Task directions: Could you give the whole listing again, exactly as it reads?

Material for this task Start Marker

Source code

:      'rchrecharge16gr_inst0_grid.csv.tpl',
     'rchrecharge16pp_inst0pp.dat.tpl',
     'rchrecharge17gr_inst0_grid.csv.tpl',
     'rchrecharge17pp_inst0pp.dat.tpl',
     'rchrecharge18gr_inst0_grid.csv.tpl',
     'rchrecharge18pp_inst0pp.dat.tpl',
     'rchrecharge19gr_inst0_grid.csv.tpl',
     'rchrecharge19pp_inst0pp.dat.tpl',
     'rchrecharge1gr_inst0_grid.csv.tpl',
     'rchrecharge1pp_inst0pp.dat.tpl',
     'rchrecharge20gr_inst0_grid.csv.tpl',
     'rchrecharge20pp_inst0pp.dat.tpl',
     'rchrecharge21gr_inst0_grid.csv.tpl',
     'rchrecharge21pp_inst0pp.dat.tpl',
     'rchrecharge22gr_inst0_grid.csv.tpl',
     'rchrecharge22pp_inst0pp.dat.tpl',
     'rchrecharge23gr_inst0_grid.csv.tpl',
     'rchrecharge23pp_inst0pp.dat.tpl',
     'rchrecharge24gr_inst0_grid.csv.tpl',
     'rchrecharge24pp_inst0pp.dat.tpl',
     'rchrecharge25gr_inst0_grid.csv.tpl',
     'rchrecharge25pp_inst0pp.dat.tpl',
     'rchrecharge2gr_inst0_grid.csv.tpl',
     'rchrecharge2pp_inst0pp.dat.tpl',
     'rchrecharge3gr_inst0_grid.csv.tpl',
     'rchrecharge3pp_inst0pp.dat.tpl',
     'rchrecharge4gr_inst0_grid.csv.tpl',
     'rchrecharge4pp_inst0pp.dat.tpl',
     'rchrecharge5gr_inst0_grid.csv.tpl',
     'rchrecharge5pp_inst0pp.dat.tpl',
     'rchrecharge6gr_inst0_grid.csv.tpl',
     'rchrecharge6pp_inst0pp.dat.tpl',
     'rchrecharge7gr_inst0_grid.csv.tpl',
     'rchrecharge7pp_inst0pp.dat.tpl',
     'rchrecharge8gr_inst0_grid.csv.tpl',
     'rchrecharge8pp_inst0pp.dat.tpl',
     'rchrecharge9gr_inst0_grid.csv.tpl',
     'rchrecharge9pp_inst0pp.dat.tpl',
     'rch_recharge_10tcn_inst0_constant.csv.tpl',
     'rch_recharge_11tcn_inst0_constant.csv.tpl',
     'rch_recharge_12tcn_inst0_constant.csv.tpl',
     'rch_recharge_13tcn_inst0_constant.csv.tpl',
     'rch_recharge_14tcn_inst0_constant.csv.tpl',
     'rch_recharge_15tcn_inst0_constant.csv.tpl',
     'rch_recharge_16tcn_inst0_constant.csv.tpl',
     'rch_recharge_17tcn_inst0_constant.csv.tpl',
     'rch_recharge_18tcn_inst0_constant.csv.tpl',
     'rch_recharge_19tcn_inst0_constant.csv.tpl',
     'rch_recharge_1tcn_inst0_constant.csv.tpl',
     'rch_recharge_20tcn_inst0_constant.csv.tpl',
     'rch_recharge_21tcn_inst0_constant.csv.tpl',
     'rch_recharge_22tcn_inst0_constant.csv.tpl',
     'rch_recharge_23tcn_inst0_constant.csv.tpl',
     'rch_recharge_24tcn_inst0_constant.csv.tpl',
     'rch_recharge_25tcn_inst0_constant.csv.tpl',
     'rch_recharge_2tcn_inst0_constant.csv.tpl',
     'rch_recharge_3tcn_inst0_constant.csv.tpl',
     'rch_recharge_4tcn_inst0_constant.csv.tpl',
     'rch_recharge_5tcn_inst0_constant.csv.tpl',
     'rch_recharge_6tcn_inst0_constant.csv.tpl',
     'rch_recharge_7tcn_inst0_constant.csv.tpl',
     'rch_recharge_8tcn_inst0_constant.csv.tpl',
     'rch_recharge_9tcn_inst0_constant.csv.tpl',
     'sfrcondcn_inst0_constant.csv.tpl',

Material for this task End Marker

Answer box:
Source code

:      'rchrecharge16gr_inst0_grid.csv.tpl',
     'rchrecharge16pp_inst0pp.dat.tpl',
     'rchrecharge17gr_inst0_grid.csv.tpl',
     'rchrecharge17pp_inst0pp.dat.tpl',
     'rchrecharge18gr_inst0_grid.csv.tpl',
     'rchrecharge18pp_inst0pp.dat.tpl',
     'rchrecharge19gr_inst0_grid.csv.tpl',
     'rchrecharge19pp_inst0pp.dat.tpl',
     'rchrecharge1gr_inst0_grid.csv.tpl',
     'rchrecharge1pp_inst0pp.dat.tpl',
     'rchrecharge20gr_inst0_grid.csv.tpl',
     'rchrecharge20pp_inst0pp.dat.tpl',
     'rchrecharge21gr_inst0_grid.csv.tpl',
     'rchrecharge21pp_inst0pp.dat.tpl',
     'rchrecharge22gr_inst0_grid.csv.tpl',
     'rchrecharge22pp_inst0pp.dat.tpl',
     'rchrecharge23gr_inst0_grid.csv.tpl',
     'rchrecharge23pp_inst0pp.dat.tpl',
     'rchrecharge24gr_inst0_grid.csv.tpl',
     'rchrecharge24pp_inst0pp.dat.tpl',
     'rchrecharge25gr_inst0_grid.csv.tpl',
     'rchrecharge25pp_inst0pp.dat.tpl',
     'rchrecharge2gr_inst0_grid.csv.tpl',
     'rchrecharge2pp_inst0pp.dat.tpl',
     'rchrecharge3gr_inst0_grid.csv.tpl',
     'rchrecharge3pp_inst0pp.dat.tpl',
     'rchrecharge4gr_inst0_grid.csv.tpl',
     'rchrecharge4pp_inst0pp.dat.tpl',
     'rchrecharge5gr_inst0_grid.csv.tpl',
     'rchrecharge5pp_inst0pp.dat.tpl',
     'rchrecharge6gr_inst0_grid.csv.tpl',
     'rchrecharge6pp_inst0pp.dat.tpl',
     'rchrecharge7gr_inst0_grid.csv.tpl',
     'rchrecharge7pp_inst0pp.dat.tpl',
     'rchrecharge8gr_inst0_grid.csv.tpl',
     'rchrecharge8pp_inst0pp.dat.tpl',
     'rchrecharge9gr_inst0_grid.csv.tpl',
     'rchrecharge9pp_inst0pp.dat.tpl',
     'rch_recharge_10tcn_inst0_constant.csv.tpl',
     'rch_recharge_11tcn_inst0_constant.csv.tpl',
     'rch_recharge_12tcn_inst0_constant.csv.tpl',
     'rch_recharge_13tcn_inst0_constant.csv.tpl',
     'rch_recharge_14tcn_inst0_constant.csv.tpl',
     'rch_recharge_15tcn_inst0_constant.csv.tpl',
     'rch_recharge_16tcn_inst0_constant.csv.tpl',
     'rch_recharge_17tcn_inst0_constant.csv.tpl',
     'rch_recharge_18tcn_inst0_constant.csv.tpl',
     'rch_recharge_19tcn_inst0_constant.csv.tpl',
     'rch_recharge_1tcn_inst0_constant.csv.tpl',
     'rch_recharge_20tcn_inst0_constant.csv.tpl',
     'rch_recharge_21tcn_inst0_constant.csv.tpl',
     'rch_recharge_22tcn_inst0_constant.csv.tpl',
     'rch_recharge_23tcn_inst0_constant.csv.tpl',
     'rch_recharge_24tcn_inst0_constant.csv.tpl',
     'rch_recharge_25tcn_inst0_constant.csv.tpl',
     'rch_recharge_2tcn_inst0_constant.csv.tpl',
     'rch_recharge_3tcn_inst0_constant.csv.tpl',
     'rch_recharge_4tcn_inst0_constant.csv.tpl',
     'rch_recharge_5tcn_inst0_constant.csv.tpl',
     'rch_recharge_6tcn_inst0_constant.csv.tpl',
     'rch_recharge_7tcn_inst0_constant.csv.tpl',
     'rch_recharge_8tcn_inst0_constant.csv.tpl',
     'rch_recharge_9tcn_inst0_constant.csv.tpl',
     'sfrcondcn_inst0_constant.csv.tpl',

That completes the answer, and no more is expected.